Task to carry out
With pictures left out, retype the lines from the start of the records through the one that contains "#### Własne rozszerzenia silnika SFX".

Information supplied

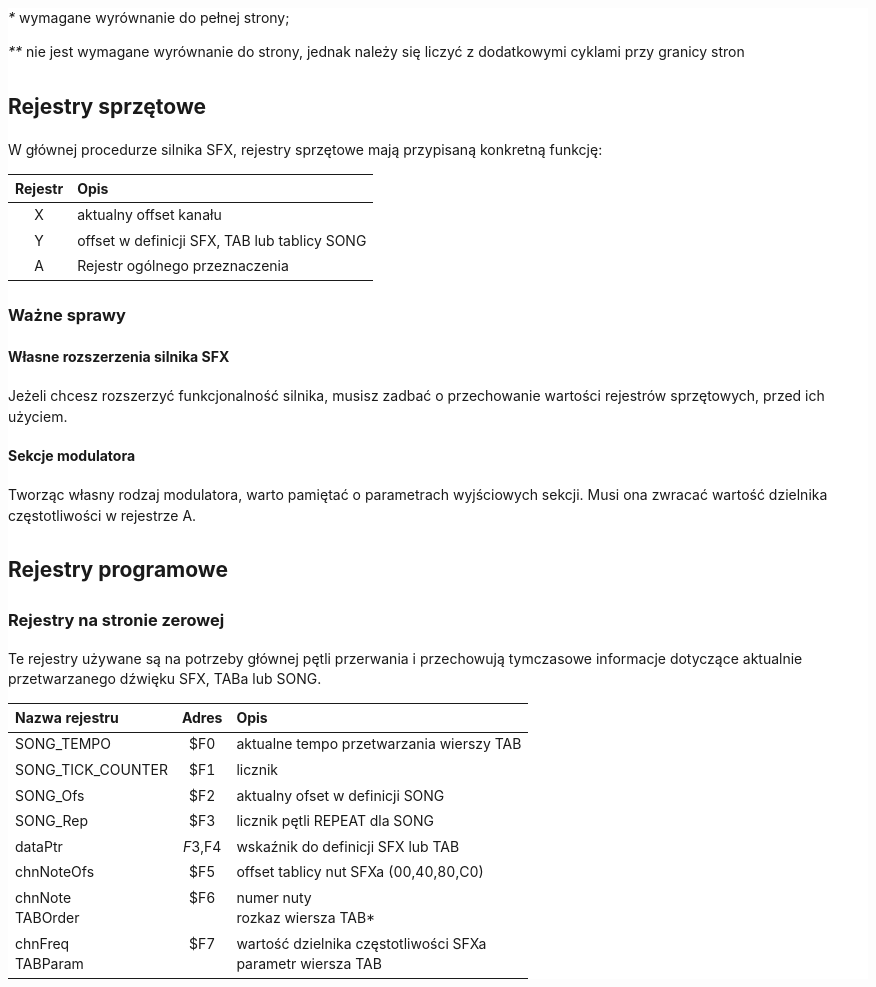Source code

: _*_ wymagane wyrównanie do pełnej strony;

_**_  nie jest wymagane wyrównanie do strony, jednak należy się liczyć z dodatkowymi cyklami przy granicy stron



## Rejestry sprzętowe

W głównej procedurze silnika SFX, rejestry sprzętowe mają przypisaną konkretną funkcję:

| Rejestr | Opis                                         |
| :-----: | :------------------------------------------- |
|    X    | aktualny offset kanału                       |
|    Y    | offset w definicji SFX, TAB lub tablicy SONG |
|    A    | Rejestr ogólnego przeznaczenia               |



### Ważne sprawy

#### Własne rozszerzenia silnika SFX

Jeżeli chcesz rozszerzyć funkcjonalność silnika, musisz zadbać o przechowanie wartości rejestrów sprzętowych, przed ich użyciem.

#### Sekcje modulatora

Tworząc własny rodzaj modulatora, warto pamiętać o parametrach wyjściowych sekcji.
Musi ona zwracać wartość dzielnika częstotliwości w rejestrze A.



## Rejestry programowe

### Rejestry na stronie zerowej

Te rejestry używane są na potrzeby głównej pętli przerwania i przechowują tymczasowe informacje dotyczące aktualnie przetwarzanego dźwięku SFX, TABa lub SONG.

| Nazwa rejestru        |  Adres  | Opis                                                         |
| :-------------------- | :-----: | :----------------------------------------------------------- |
| SONG_TEMPO            |   $F0   | aktualne tempo przetwarzania wierszy TAB                     |
| SONG_TICK_COUNTER     |   $F1   | licznik                                                      |
| SONG_Ofs              |   $F2   | aktualny ofset w definicji SONG                              |
| SONG_Rep              |   $F3   | licznik pętli REPEAT dla SONG                                |
| dataPtr               | $F3,$F4 | wskaźnik do definicji SFX lub TAB                            |
| chnNoteOfs            |   $F5   | offset tablicy nut SFXa ($00,$40,$80,$C0)                    |
| chnNote<br />TABOrder |   $F6   | numer nuty<br />rozkaz wiersza TAB*                          |
| chnFreq<br />TABParam |   $F7   | wartość dzielnika częstotliwości SFXa<br />parametr wiersza TAB |

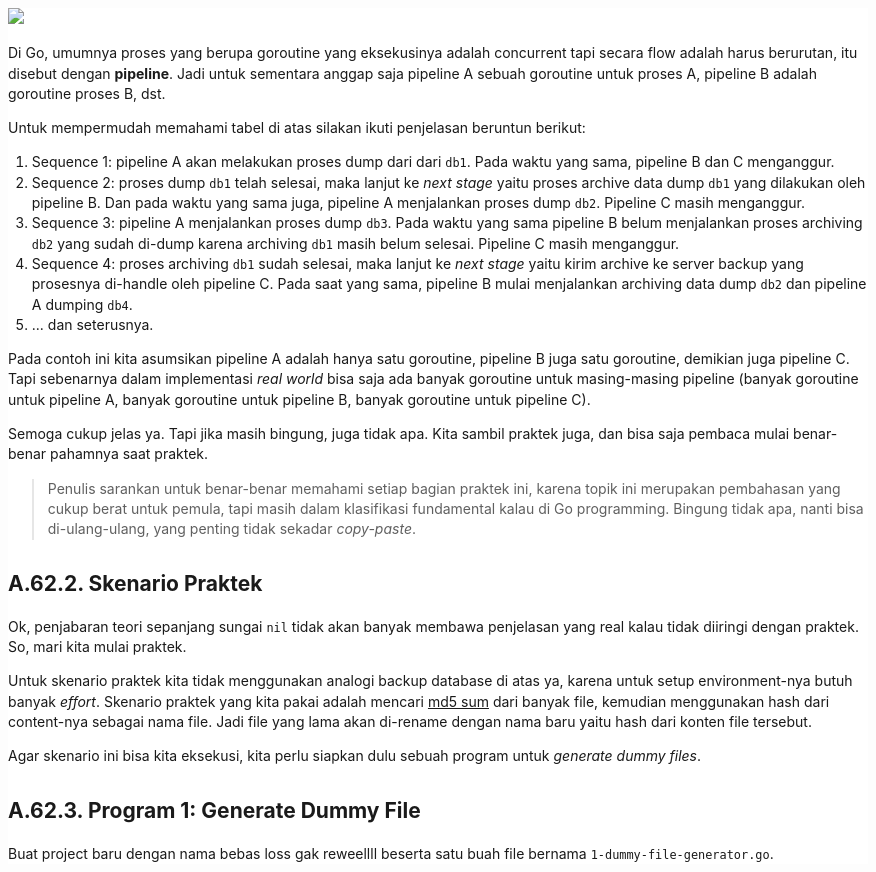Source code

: **![](https://lh7-rt.googleusercontent.com/docsz/AD_4nXeph0HpkYOSZF-GWZunNqK1wWqFFx_C0tXiUW_H1ub8uIanNwmxrxQ6HI9JwQ-ba5K4jzxisaiv9F5xDEkkxq2kxVwifL2GYH9Qsqs0VKRWjlW22vFrlt7AWioPVMjiE8iQ1IoF5NL8shFcjm-PFxl6CkOA?key=d3s-vJLBsYtwvRvGfZhdnw)**

Di Go, umumnya proses yang berupa goroutine yang eksekusinya adalah concurrent tapi secara flow adalah harus berurutan, itu disebut dengan  **pipeline**. Jadi untuk sementara anggap saja pipeline A sebuah goroutine untuk proses A, pipeline B adalah goroutine proses B, dst.

Untuk mempermudah memahami tabel di atas silakan ikuti penjelasan beruntun berikut:

1.  Sequence 1: pipeline A akan melakukan proses dump dari dari  `db1`. Pada waktu yang sama, pipeline B dan C menganggur.
2.  Sequence 2: proses dump  `db1`  telah selesai, maka lanjut ke  _next stage_  yaitu proses archive data dump  `db1`  yang dilakukan oleh pipeline B. Dan pada waktu yang sama juga, pipeline A menjalankan proses dump  `db2`. Pipeline C masih menganggur.
3.  Sequence 3: pipeline A menjalankan proses dump  `db3`. Pada waktu yang sama pipeline B belum menjalankan proses archiving  `db2`  yang sudah di-dump karena archiving  `db1`  masih belum selesai. Pipeline C masih menganggur.
4.  Sequence 4: proses archiving  `db1`  sudah selesai, maka lanjut ke  _next stage_  yaitu kirim archive ke server backup yang prosesnya di-handle oleh pipeline C. Pada saat yang sama, pipeline B mulai menjalankan archiving data dump  `db2`  dan pipeline A dumping  `db4`.
5.  ... dan seterusnya.

Pada contoh ini kita asumsikan pipeline A adalah hanya satu goroutine, pipeline B juga satu goroutine, demikian juga pipeline C. Tapi sebenarnya dalam implementasi  _real world_  bisa saja ada banyak goroutine untuk masing-masing pipeline (banyak goroutine untuk pipeline A, banyak goroutine untuk pipeline B, banyak goroutine untuk pipeline C).

Semoga cukup jelas ya. Tapi jika masih bingung, juga tidak apa. Kita sambil praktek juga, dan bisa saja pembaca mulai benar-benar pahamnya saat praktek.

> Penulis sarankan untuk benar-benar memahami setiap bagian praktek ini, karena topik ini merupakan pembahasan yang cukup berat untuk pemula, tapi masih dalam klasifikasi fundamental kalau di Go programming. Bingung tidak apa, nanti bisa di-ulang-ulang, yang penting tidak sekadar  _copy-paste_.

## A.62.2. Skenario Praktek

Ok, penjabaran teori sepanjang sungai  `nil`  tidak akan banyak membawa penjelasan yang real kalau tidak diiringi dengan praktek. So, mari kita mulai praktek.

Untuk skenario praktek kita tidak menggunakan analogi backup database di atas ya, karena untuk setup environment-nya butuh banyak  _effort_. Skenario praktek yang kita pakai adalah mencari  [md5 sum](https://en.wikipedia.org/wiki/Md5sum)  dari banyak file, kemudian menggunakan hash dari content-nya sebagai nama file. Jadi file yang lama akan di-rename dengan nama baru yaitu hash dari konten file tersebut.

Agar skenario ini bisa kita eksekusi, kita perlu siapkan dulu sebuah program untuk  _generate dummy files_.


## A.62.3. Program 1: Generate Dummy File

Buat project baru dengan nama bebas  loss gak reweellll  beserta satu buah file bernama  `1-dummy-file-generator.go`.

Answer area
Source code

: _*_ wymagane wyrównanie do pełnej strony;

_**_  nie jest wymagane wyrównanie do strony, jednak należy się liczyć z dodatkowymi cyklami przy granicy stron



## Rejestry sprzętowe

W głównej procedurze silnika SFX, rejestry sprzętowe mają przypisaną konkretną funkcję:

| Rejestr | Opis                                         |
| :-----: | :------------------------------------------- |
|    X    | aktualny offset kanału                       |
|    Y    | offset w definicji SFX, TAB lub tablicy SONG |
|    A    | Rejestr ogólnego przeznaczenia               |



### Ważne sprawy

#### Własne rozszerzenia silnika SFX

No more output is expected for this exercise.